APPLY WHAT YOU READ:
1. Write out the passage on mixtures from "It turns out" up to and including "muddy water example.".
2. Using the passage on mixtures, answer each question:
(a) Besides macaroni, which ingredients are listed for macaroni salad?
(b) What determines the type of a mixture?
(c) In runny mustard, what liquid are the particles floating in?

And even though these things seem totally different,
they're all made of the same stuff,
just combined in different ways.
To give you an idea of how this combining works,
let's take something apart.
Let's start with this bowl of macaroni salad.
If you were to reverse a recipe for macaroni salad,
you'll see it's made by mixing together
a bunch of ingredients,
like macaroni,
mayo,
vinegar,
vegetables,
and mustard.
This type of combining is called a mixture.
When you make a mixture,
you're combining two or more things together
without actually changing
the chemical identity of those things,
like mud, for example.
The soil and water in mud haven't actually changed.
They're still soil and water,
you've just created a mixture of soil and water,
mud.
It turns out that macaroni salad
is actually a mixture of mixtures
because many of the ingredients,
like mayo and mustard,
are already mixtures themselves,
which is nice for us
because if we look closely,
we'll the see the three main types of mixtures that exist.
The size of the particles in a mixture
determines the type of mixture.
On one end of the scale is a suspension,
like our muddy water example.
You get this if you take big chunks of something
and mix it with something else
so those chunks are just floating around.
Take runny mustard for example.
You'll see a bunch of little particles
like mustard seeds,
pepper,
allspice,
and minced shallots
all floating around in a liquid,
in this case vinegar and water.
This is called a suspension
because you've got particles of one thing
suspended in another.
Now, on the other end of the spectrum
is a solution.
The particles in this mixture are so small,
they are the actual molecules.
A solution is sort of like a suspension of molecules
where one type of molecule is blended
or dissolved with another.

COLLECTED MATERIAL:
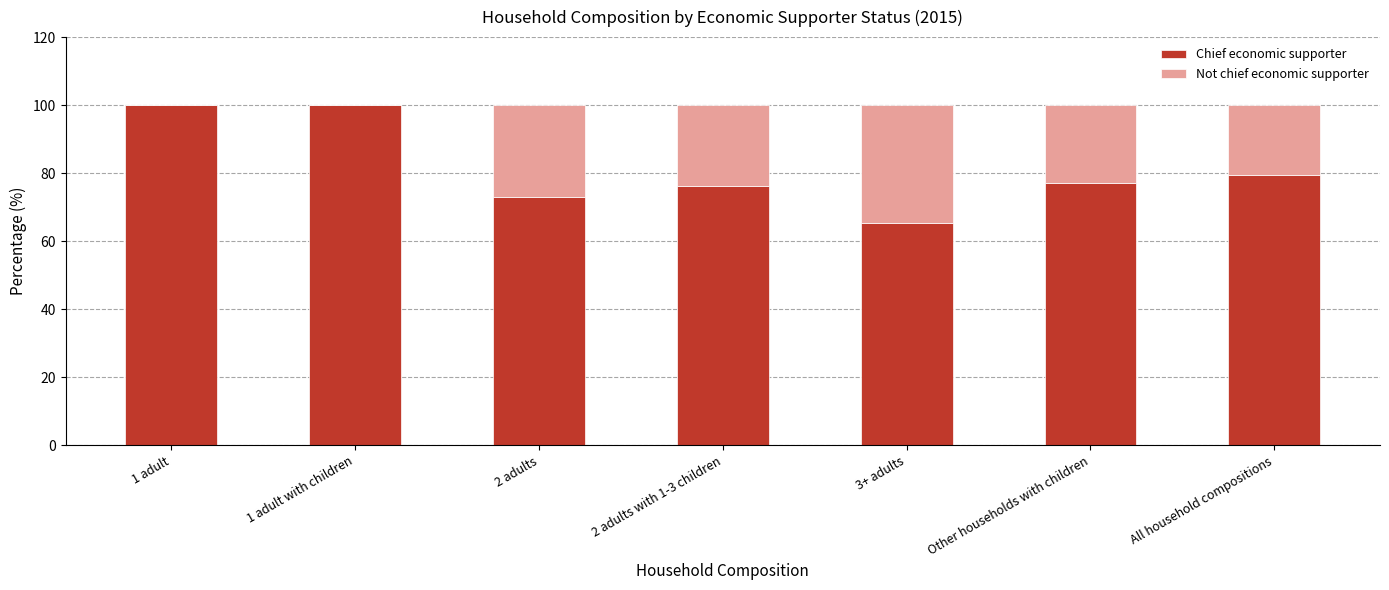

At which label does Chief economic supporter first exceed 77?

1 adult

ANSWERS TO THE TASKS:
1.
It turns out that macaroni salad
is actually a mixture of mixtures
because many of the ingredients,
like mayo and mustard,
are already mixtures themselves,
which is nice for us
because if we look closely,
we'll the see the three main types of mixtures that exist.
The size of the particles in a mixture
determines the type of mixture.
On one end of the scale is a suspension,
like our muddy water example.

2.
(a) Mayo, vinegar, vegetables, and mustard.
(b) The size of the particles in the mixture.
(c) Vinegar and water.